### YOUR ASSIGNMENT
Since pictures do not belong in the copy, please repeat every record below exactly without them.

Dataset entries
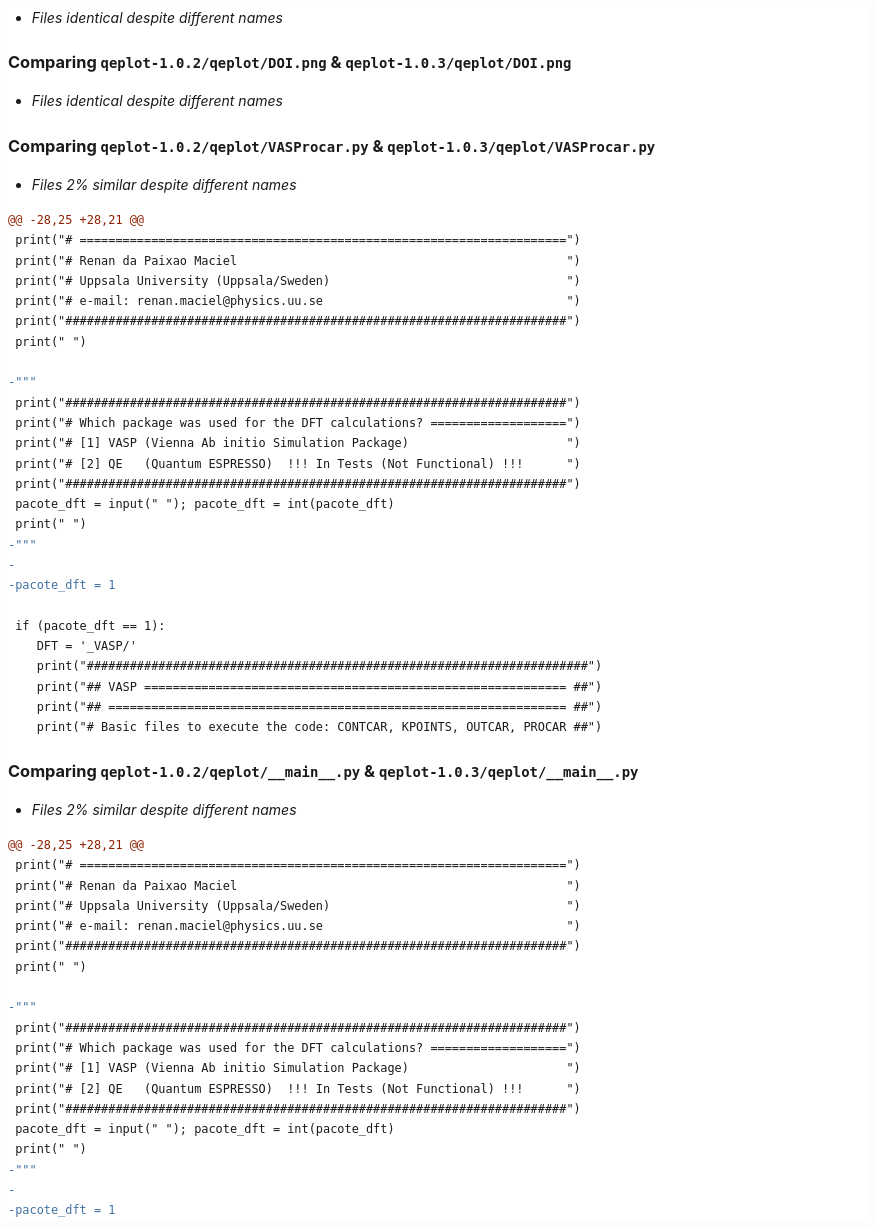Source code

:  * *Files identical despite different names*

### Comparing `qeplot-1.0.2/qeplot/DOI.png` & `qeplot-1.0.3/qeplot/DOI.png`

 * *Files identical despite different names*

### Comparing `qeplot-1.0.2/qeplot/VASProcar.py` & `qeplot-1.0.3/qeplot/VASProcar.py`

 * *Files 2% similar despite different names*

```diff
@@ -28,25 +28,21 @@
 print("# ====================================================================")
 print("# Renan da Paixao Maciel                                              ")
 print("# Uppsala University (Uppsala/Sweden)                                 ")
 print("# e-mail: renan.maciel@physics.uu.se                                  ")
 print("######################################################################")
 print(" ")
 
-"""
 print("######################################################################")
 print("# Which package was used for the DFT calculations? ===================")
 print("# [1] VASP (Vienna Ab initio Simulation Package)                      ")
 print("# [2] QE   (Quantum ESPRESSO)  !!! In Tests (Not Functional) !!!      ")
 print("######################################################################")   
 pacote_dft = input(" "); pacote_dft = int(pacote_dft)
 print(" ")
-"""
-
-pacote_dft = 1
 
 if (pacote_dft == 1):
    DFT = '_VASP/' 
    print("######################################################################")
    print("## VASP =========================================================== ##")
    print("## ================================================================ ##")
    print("# Basic files to execute the code: CONTCAR, KPOINTS, OUTCAR, PROCAR ##")
```

### Comparing `qeplot-1.0.2/qeplot/__main__.py` & `qeplot-1.0.3/qeplot/__main__.py`

 * *Files 2% similar despite different names*

```diff
@@ -28,25 +28,21 @@
 print("# ====================================================================")
 print("# Renan da Paixao Maciel                                              ")
 print("# Uppsala University (Uppsala/Sweden)                                 ")
 print("# e-mail: renan.maciel@physics.uu.se                                  ")
 print("######################################################################")
 print(" ")
 
-"""
 print("######################################################################")
 print("# Which package was used for the DFT calculations? ===================")
 print("# [1] VASP (Vienna Ab initio Simulation Package)                      ")
 print("# [2] QE   (Quantum ESPRESSO)  !!! In Tests (Not Functional) !!!      ")
 print("######################################################################")   
 pacote_dft = input(" "); pacote_dft = int(pacote_dft)
 print(" ")
-"""
-
-pacote_dft = 1
```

### SOLUTION FOR THIS PROBLEM
Source code

:  * *Files identical despite different names*

### Comparing `qeplot-1.0.2/qeplot/DOI.png` & `qeplot-1.0.3/qeplot/DOI.png`

 * *Files identical despite different names*

### Comparing `qeplot-1.0.2/qeplot/VASProcar.py` & `qeplot-1.0.3/qeplot/VASProcar.py`

 * *Files 2% similar despite different names*

```diff
@@ -28,25 +28,21 @@
 print("# ====================================================================")
 print("# Renan da Paixao Maciel                                              ")
 print("# Uppsala University (Uppsala/Sweden)                                 ")
 print("# e-mail: renan.maciel@physics.uu.se                                  ")
 print("######################################################################")
 print(" ")
 
-"""
 print("######################################################################")
 print("# Which package was used for the DFT calculations? ===================")
 print("# [1] VASP (Vienna Ab initio Simulation Package)                      ")
 print("# [2] QE   (Quantum ESPRESSO)  !!! In Tests (Not Functional) !!!      ")
 print("######################################################################")   
 pacote_dft = input(" "); pacote_dft = int(pacote_dft)
 print(" ")
-"""
-
-pacote_dft = 1
 
 if (pacote_dft == 1):
    DFT = '_VASP/' 
    print("######################################################################")
    print("## VASP =========================================================== ##")
    print("## ================================================================ ##")
    print("# Basic files to execute the code: CONTCAR, KPOINTS, OUTCAR, PROCAR ##")
```

### Comparing `qeplot-1.0.2/qeplot/__main__.py` & `qeplot-1.0.3/qeplot/__main__.py`

 * *Files 2% similar despite different names*

```diff
@@ -28,25 +28,21 @@
 print("# ====================================================================")
 print("# Renan da Paixao Maciel                                              ")
 print("# Uppsala University (Uppsala/Sweden)                                 ")
 print("# e-mail: renan.maciel@physics.uu.se                                  ")
 print("######################################################################")
 print(" ")
 
-"""
 print("######################################################################")
 print("# Which package was used for the DFT calculations? ===================")
 print("# [1] VASP (Vienna Ab initio Simulation Package)                      ")
 print("# [2] QE   (Quantum ESPRESSO)  !!! In Tests (Not Functional) !!!      ")
 print("######################################################################")   
 pacote_dft = input(" "); pacote_dft = int(pacote_dft)
 print(" ")
-"""
-
-pacote_dft = 1
```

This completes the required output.